Otto, Friedrich, 66, a writer for Time magazine and an award-winning author, died Tuesday of lung cancer in New York. His books include "Decline and Fall," published in 1970, which won the George Polk Award; "A Portrait of Hollywood in the 1940s;" "Glenn Gould: A Life and Variations;" "The Death of Alice B. Toklas" and "Paris in the Age of Manet."
Calvin Jackson, 91, an Army doctor who secretly recorded his experiences after he was captured by the Japanese in 1941 in World War II, died Wednesday in Kenton, Ohio. He and his wife turned the diary into a book called "Diary of Col. Calvin G. Jackson, M.D." Part of the diary tells of the infamous Bataan Death March in 1942 where about 10,000 people died. Mr.
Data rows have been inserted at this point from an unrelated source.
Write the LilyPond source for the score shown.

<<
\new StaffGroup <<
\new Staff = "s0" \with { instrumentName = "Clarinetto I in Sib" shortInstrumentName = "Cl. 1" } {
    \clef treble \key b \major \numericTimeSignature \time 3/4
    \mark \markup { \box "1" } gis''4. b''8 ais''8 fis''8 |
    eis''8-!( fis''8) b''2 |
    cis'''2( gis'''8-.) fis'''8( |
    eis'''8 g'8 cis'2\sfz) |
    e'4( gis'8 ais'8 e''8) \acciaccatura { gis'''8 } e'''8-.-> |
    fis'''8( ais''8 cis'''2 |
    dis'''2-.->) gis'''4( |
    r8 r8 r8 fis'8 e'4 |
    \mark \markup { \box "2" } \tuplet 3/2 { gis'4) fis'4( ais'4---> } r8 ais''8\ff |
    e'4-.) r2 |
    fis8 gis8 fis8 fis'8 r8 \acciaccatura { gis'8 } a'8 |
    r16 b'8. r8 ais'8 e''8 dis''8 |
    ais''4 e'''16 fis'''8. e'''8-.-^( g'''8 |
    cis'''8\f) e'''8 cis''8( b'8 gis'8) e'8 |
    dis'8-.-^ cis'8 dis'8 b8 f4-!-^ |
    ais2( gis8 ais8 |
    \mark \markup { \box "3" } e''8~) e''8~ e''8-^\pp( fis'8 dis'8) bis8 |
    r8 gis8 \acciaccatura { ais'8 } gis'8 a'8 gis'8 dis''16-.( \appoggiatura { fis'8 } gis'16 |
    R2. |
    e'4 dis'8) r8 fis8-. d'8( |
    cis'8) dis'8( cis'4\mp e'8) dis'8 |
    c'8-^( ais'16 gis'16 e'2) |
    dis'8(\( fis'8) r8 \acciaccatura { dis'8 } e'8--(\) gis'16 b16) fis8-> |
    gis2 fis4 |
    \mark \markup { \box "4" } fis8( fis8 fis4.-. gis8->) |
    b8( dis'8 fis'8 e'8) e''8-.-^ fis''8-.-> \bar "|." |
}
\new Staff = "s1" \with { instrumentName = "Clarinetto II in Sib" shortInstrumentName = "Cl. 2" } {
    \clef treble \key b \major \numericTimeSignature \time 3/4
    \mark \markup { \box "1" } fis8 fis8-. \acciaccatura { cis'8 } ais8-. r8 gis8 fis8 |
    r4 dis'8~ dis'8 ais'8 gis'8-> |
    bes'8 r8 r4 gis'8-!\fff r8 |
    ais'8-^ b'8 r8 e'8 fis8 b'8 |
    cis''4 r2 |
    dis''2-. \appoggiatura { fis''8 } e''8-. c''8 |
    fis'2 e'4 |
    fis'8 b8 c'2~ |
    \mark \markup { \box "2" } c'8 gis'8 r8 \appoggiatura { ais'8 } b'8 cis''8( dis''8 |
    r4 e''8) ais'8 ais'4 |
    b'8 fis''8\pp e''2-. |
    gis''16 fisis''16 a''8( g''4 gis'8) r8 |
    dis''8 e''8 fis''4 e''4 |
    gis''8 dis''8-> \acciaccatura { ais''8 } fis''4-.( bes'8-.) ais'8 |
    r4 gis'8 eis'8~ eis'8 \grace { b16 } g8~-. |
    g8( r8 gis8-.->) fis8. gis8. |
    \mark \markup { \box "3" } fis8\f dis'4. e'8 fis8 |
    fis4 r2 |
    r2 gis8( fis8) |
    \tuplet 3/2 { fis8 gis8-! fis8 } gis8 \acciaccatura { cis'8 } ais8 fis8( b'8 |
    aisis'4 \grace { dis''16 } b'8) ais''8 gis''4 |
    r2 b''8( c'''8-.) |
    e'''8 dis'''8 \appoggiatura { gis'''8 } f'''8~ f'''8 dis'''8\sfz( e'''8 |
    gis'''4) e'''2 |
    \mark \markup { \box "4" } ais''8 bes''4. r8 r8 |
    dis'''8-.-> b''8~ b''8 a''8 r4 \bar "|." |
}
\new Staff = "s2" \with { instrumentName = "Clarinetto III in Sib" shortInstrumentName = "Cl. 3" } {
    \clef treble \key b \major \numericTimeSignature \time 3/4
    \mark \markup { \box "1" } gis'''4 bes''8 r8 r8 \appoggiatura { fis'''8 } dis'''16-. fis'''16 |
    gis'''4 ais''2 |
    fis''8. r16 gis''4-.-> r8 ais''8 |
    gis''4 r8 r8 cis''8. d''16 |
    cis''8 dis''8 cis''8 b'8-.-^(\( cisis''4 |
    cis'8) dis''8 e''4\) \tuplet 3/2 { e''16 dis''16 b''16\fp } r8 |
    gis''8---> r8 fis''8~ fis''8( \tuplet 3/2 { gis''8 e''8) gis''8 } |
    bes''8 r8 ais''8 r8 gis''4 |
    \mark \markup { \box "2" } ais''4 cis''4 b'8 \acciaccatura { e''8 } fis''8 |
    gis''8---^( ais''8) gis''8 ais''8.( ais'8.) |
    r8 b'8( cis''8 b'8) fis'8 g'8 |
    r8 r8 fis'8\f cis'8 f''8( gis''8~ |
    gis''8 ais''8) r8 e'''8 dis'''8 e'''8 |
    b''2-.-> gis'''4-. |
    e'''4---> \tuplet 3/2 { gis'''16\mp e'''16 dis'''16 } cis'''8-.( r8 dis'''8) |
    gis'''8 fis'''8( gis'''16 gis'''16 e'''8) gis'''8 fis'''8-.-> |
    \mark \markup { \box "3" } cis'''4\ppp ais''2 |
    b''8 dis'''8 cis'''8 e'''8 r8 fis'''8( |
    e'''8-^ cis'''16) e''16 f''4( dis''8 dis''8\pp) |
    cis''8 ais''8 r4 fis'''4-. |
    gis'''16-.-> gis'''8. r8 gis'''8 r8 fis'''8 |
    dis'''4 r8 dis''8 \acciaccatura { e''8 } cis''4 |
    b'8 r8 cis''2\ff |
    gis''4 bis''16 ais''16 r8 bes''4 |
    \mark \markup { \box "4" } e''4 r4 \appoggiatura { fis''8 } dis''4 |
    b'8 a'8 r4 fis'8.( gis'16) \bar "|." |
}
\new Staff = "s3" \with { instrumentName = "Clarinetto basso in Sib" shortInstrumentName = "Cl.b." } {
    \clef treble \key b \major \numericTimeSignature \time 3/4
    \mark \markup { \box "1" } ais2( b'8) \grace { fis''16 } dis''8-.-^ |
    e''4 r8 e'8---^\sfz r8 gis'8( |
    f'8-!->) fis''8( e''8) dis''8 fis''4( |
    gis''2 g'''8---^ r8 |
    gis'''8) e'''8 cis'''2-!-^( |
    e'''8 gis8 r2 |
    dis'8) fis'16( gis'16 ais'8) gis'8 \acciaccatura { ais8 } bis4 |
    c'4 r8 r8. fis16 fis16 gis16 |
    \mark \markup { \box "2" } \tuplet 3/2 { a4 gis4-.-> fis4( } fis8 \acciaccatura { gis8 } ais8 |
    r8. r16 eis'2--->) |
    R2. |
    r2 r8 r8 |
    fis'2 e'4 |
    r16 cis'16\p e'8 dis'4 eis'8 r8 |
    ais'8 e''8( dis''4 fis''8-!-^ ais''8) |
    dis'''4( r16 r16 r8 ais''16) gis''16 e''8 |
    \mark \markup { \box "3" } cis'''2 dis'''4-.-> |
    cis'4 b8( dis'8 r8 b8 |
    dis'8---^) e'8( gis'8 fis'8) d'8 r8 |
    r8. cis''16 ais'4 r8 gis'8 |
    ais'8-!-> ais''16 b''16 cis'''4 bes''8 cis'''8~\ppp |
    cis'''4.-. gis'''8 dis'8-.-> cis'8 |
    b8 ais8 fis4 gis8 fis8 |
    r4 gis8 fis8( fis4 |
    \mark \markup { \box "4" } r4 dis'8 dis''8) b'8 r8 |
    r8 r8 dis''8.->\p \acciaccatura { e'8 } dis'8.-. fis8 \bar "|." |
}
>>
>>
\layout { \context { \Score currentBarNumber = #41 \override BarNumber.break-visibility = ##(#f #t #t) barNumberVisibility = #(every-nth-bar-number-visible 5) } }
Jackson saw scores of U.S. and Filipino soldiers die as he trudged 80 miles through stretches of the Philippines jungle. He described how they suffered from dysentery and malaria, thirst and starvation.
Corliss Lamont, 93, a writer, teacher and philosopher whose support for Soviet-American friendship earned him a subpoena from Sen. Joseph McCarthy, died Wednesday in New York. In the 1930s, he headed the National Council of American-Soviet Friendship, which prompted a subpoena by Mr. McCarthy in 1953. He testified that he never had been a Communist, but refused to answer questions about his political beliefs and associations. He was cited for contempt of Congress and fought back in federal court. The district court dismissed the charge, and a Circuit Court unanimously upheld the dismissal in 1955.
Melanie Elaine Rainey, 32, the first Miss Black USA, died Monday cancer in Chicago. She was a senior majoring in performance at Chicago State University when she won the first Miss Black USA Scholarship Pageant and the $3,000 scholarship in Atlanta in 1988.